Why is meat consumption considered bad for the planet?

Animal-based food, especially beef, produces more greenhouse gases than plant-based food because of the emissions released through its production, mostly at the farms and ranches where the animals are raised.

Grazing animals, especially cows, consume a lot of land, and in major beef-producing countries, especially the tropics, swathes of the rainforest are cut down to graze animals or to grow feed for those animals. That means forests that normally store carbon instead release carbon.

Ruminants, especially cows, also emit a lot of methane when they burp. (About 95 percent of the methane they emit comes from burps.) Methane and nitrous oxide, both potent greenhouse gases, are also released through their manure, and nitrous oxide is released from the use of nitrogen-based fertilizers, which are widely used to grow crops to feed livestock.

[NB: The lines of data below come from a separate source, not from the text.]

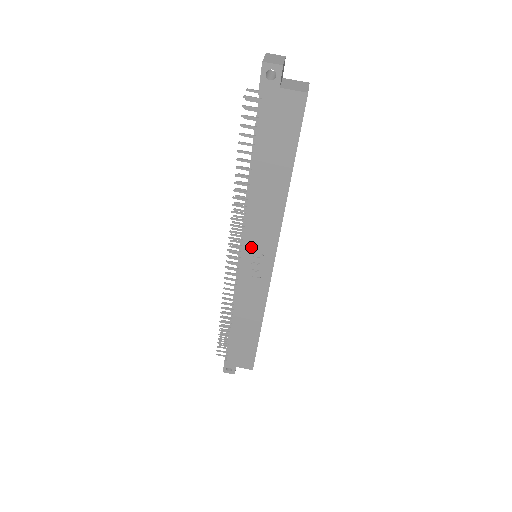
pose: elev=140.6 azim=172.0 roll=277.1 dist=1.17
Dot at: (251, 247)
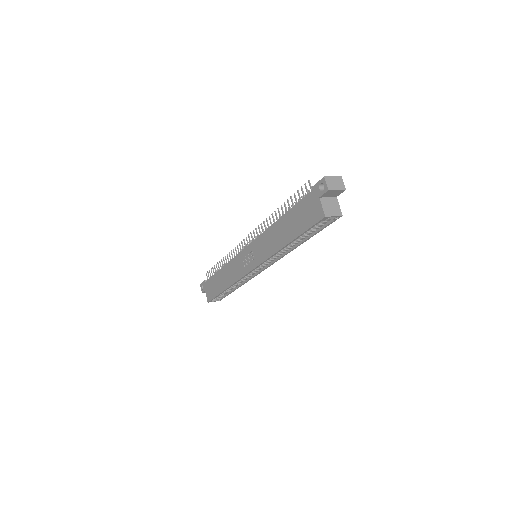
Dot at: (254, 248)
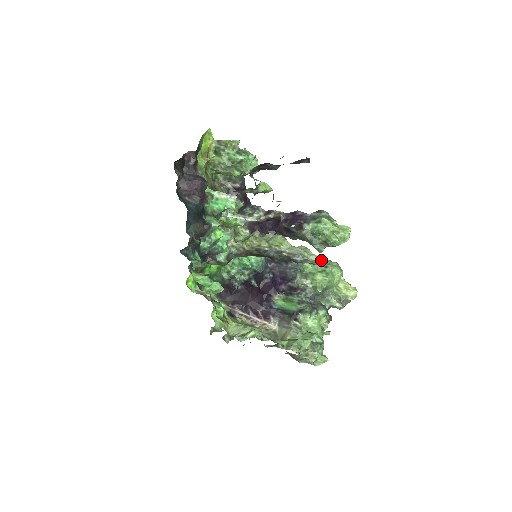
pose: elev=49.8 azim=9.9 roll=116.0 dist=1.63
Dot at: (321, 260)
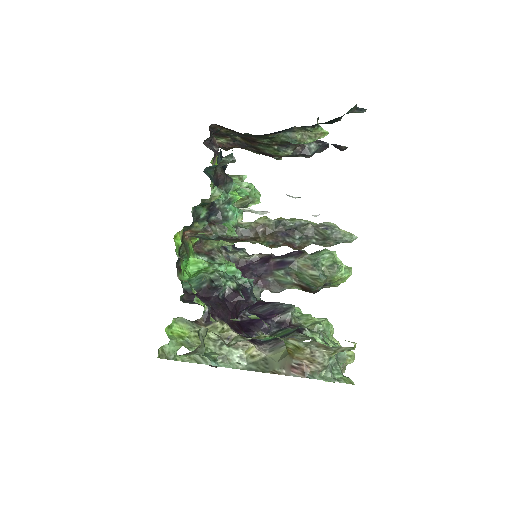
Dot at: (353, 234)
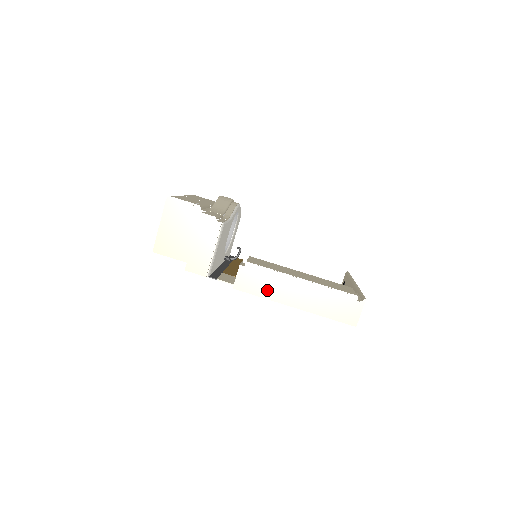
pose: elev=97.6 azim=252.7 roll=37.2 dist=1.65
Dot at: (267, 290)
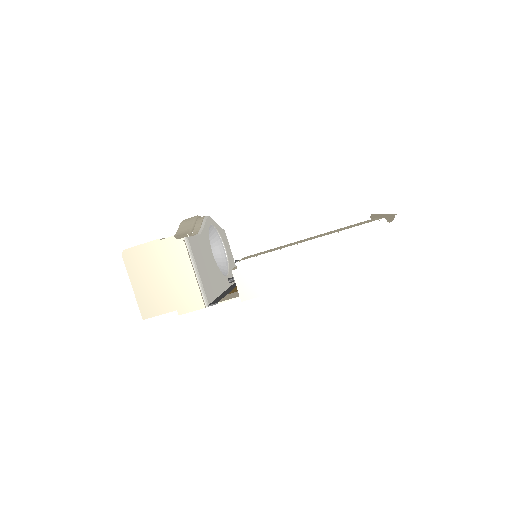
Dot at: (279, 279)
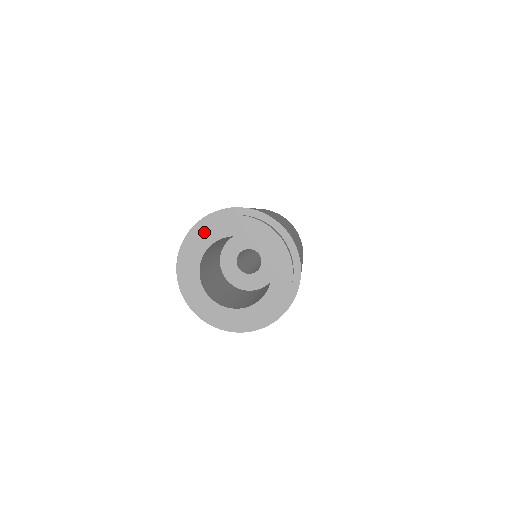
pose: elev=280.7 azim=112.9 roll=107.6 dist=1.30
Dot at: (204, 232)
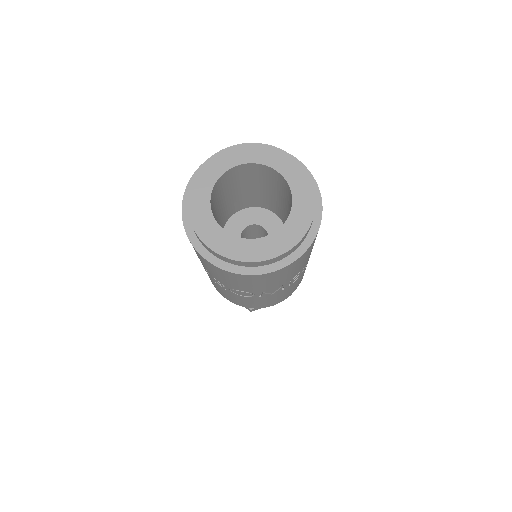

While beef is especially greenhouse-gas producing, animal-protein in general uses more resources through the production process, largely because of feed.

“What we can see pretty clearly is the big gap [in emissions] between plants and anything that’s animal based,” said Edwina Hughes, who helps run a program at the World Resources Institute (WRI) called the Cool Food Pledge, which encourages companies to assess the impact of the food they serve.

For example, Hughes said, producing beef uses 20 times the land and releases 20 times the greenhouse gas emissions, per gram of protein, than producing beans.  

The food system, in total, is a major contributor of greenhouse gases, producing about 35 percent of global emissions, according to the Food and Agriculture organization of the United Nations. Animal-based food accounts for two-thirds of that amount.

Researchers at WRI have calculated that, in order to curb climate change, consumers and producers need to cut about 67 percent of the climate impact of the food system by 2050.  Along with major reports from the IPCC and United Nations, they have emphasised the need to shift toward lower-impact, plant-based diets.

“We need to rebalance our plates,” Hughes said.